── Input material ──
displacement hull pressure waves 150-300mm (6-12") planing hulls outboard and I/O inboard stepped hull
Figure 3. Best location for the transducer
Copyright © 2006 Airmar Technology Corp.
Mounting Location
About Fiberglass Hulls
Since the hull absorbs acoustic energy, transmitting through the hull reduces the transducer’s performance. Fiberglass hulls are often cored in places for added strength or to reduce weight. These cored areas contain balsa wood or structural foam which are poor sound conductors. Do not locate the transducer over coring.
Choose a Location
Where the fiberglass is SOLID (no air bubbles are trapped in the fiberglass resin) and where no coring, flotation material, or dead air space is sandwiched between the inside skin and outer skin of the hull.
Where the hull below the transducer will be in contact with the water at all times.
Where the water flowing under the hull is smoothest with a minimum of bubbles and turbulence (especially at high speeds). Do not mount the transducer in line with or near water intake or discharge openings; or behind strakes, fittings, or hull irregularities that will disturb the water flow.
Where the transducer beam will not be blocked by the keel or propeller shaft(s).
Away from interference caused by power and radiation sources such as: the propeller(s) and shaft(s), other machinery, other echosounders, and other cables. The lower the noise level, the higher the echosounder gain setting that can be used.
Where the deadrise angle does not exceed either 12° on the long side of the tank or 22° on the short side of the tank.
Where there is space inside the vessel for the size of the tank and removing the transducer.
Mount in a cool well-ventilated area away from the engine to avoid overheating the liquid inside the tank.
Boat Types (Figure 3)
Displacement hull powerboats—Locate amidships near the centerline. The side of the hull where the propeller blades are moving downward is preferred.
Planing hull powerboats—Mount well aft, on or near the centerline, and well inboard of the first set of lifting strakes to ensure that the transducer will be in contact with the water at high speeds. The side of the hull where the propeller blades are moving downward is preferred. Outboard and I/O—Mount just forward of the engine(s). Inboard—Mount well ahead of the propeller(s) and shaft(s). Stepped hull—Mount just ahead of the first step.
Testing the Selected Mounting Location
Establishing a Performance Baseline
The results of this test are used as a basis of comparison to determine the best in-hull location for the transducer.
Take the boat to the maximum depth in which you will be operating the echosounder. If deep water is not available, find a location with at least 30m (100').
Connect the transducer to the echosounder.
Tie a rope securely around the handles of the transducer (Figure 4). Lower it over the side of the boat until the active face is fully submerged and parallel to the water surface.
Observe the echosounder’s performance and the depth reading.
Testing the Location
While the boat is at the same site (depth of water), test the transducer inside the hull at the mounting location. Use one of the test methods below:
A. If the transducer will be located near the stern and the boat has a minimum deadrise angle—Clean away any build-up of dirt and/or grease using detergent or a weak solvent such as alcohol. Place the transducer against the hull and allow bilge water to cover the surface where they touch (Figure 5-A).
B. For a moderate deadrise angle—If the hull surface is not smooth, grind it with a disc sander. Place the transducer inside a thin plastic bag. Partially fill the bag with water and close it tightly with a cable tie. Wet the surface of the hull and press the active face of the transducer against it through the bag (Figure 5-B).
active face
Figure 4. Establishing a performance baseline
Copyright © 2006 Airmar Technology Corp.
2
───
Without altering a single word, reproduce the entries above.

displacement hull pressure waves 150-300mm (6-12") planing hulls outboard and I/O inboard stepped hull
Figure 3. Best location for the transducer
Copyright © 2006 Airmar Technology Corp.
Mounting Location
About Fiberglass Hulls
Since the hull absorbs acoustic energy, transmitting through the hull reduces the transducer’s performance. Fiberglass hulls are often cored in places for added strength or to reduce weight. These cored areas contain balsa wood or structural foam which are poor sound conductors. Do not locate the transducer over coring.
Choose a Location
Where the fiberglass is SOLID (no air bubbles are trapped in the fiberglass resin) and where no coring, flotation material, or dead air space is sandwiched between the inside skin and outer skin of the hull.
Where the hull below the transducer will be in contact with the water at all times.
Where the water flowing under the hull is smoothest with a minimum of bubbles and turbulence (especially at high speeds). Do not mount the transducer in line with or near water intake or discharge openings; or behind strakes, fittings, or hull irregularities that will disturb the water flow.
Where the transducer beam will not be blocked by the keel or propeller shaft(s).
Away from interference caused by power and radiation sources such as: the propeller(s) and shaft(s), other machinery, other echosounders, and other cables. The lower the noise level, the higher the echosounder gain setting that can be used.
Where the deadrise angle does not exceed either 12° on the long side of the tank or 22° on the short side of the tank.
Where there is space inside the vessel for the size of the tank and removing the transducer.
Mount in a cool well-ventilated area away from the engine to avoid overheating the liquid inside the tank.
Boat Types (Figure 3)
Displacement hull powerboats—Locate amidships near the centerline. The side of the hull where the propeller blades are moving downward is preferred.
Planing hull powerboats—Mount well aft, on or near the centerline, and well inboard of the first set of lifting strakes to ensure that the transducer will be in contact with the water at high speeds. The side of the hull where the propeller blades are moving downward is preferred. Outboard and I/O—Mount just forward of the engine(s). Inboard—Mount well ahead of the propeller(s) and shaft(s). Stepped hull—Mount just ahead of the first step.
Testing the Selected Mounting Location
Establishing a Performance Baseline
The results of this test are used as a basis of comparison to determine the best in-hull location for the transducer.
Take the boat to the maximum depth in which you will be operating the echosounder. If deep water is not available, find a location with at least 30m (100').
Connect the transducer to the echosounder.
Tie a rope securely around the handles of the transducer (Figure 4). Lower it over the side of the boat until the active face is fully submerged and parallel to the water surface.
Observe the echosounder’s performance and the depth reading.
Testing the Location
While the boat is at the same site (depth of water), test the transducer inside the hull at the mounting location. Use one of the test methods below:
A. If the transducer will be located near the stern and the boat has a minimum deadrise angle—Clean away any build-up of dirt and/or grease using detergent or a weak solvent such as alcohol. Place the transducer against the hull and allow bilge water to cover the surface where they touch (Figure 5-A).
B. For a moderate deadrise angle—If the hull surface is not smooth, grind it with a disc sander. Place the transducer inside a thin plastic bag. Partially fill the bag with water and close it tightly with a cable tie. Wet the surface of the hull and press the active face of the transducer against it through the bag (Figure 5-B).
active face
Figure 4. Establishing a performance baseline
Copyright © 2006 Airmar Technology Corp.
2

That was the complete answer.